## HOW TO COMPLETE THIS TASK:
What lines in the records below contain the string "lists"? Copy every one.

____ SUPPLIED MATERIAL

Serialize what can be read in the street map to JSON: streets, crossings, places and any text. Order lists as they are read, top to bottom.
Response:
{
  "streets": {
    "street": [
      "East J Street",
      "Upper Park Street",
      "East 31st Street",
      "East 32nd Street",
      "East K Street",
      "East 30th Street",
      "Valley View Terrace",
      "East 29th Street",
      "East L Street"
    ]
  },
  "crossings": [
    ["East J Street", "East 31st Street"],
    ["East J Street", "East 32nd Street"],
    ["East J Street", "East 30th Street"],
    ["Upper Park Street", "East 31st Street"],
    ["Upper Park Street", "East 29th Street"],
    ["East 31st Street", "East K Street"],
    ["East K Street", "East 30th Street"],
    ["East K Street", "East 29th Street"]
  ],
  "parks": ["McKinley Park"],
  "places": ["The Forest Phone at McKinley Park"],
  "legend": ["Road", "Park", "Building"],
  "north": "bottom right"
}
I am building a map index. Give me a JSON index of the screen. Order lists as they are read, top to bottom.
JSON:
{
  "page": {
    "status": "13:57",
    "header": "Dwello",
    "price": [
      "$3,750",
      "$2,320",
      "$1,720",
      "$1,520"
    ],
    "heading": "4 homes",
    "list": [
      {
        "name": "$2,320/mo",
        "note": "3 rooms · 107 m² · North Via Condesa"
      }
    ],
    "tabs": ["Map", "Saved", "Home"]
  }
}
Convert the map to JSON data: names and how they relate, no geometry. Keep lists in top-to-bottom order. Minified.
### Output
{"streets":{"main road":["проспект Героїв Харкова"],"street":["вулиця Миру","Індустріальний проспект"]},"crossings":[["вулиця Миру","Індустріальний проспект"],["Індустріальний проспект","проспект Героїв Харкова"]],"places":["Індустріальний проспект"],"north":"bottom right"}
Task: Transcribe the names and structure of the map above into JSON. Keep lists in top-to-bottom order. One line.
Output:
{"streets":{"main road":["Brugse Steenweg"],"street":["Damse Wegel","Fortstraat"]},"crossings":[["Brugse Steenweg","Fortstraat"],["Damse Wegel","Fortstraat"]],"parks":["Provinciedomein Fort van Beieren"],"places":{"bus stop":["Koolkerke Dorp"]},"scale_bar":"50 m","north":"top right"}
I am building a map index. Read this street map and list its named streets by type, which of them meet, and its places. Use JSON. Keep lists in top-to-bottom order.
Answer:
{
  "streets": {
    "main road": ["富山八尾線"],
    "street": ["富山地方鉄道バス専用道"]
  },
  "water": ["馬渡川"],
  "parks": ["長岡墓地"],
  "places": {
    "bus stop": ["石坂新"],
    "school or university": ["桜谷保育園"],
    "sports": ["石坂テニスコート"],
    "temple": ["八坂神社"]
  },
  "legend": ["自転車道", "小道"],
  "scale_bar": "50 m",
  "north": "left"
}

________

## OUTPUT FOR THIS TASK:
Serialize what can be read in the street map to JSON: streets, crossings, places and any text. Order lists as they are read, top to bottom.
I am building a map index. Give me a JSON index of the screen. Order lists as they are read, top to bottom.
Convert the map to JSON data: names and how they relate, no geometry. Keep lists in top-to-bottom order. Minified.
Task: Transcribe the names and structure of the map above into JSON. Keep lists in top-to-bottom order. One line.
I am building a map index. Read this street map and list its named streets by type, which of them meet, and its places. Use JSON. Keep lists in top-to-bottom order.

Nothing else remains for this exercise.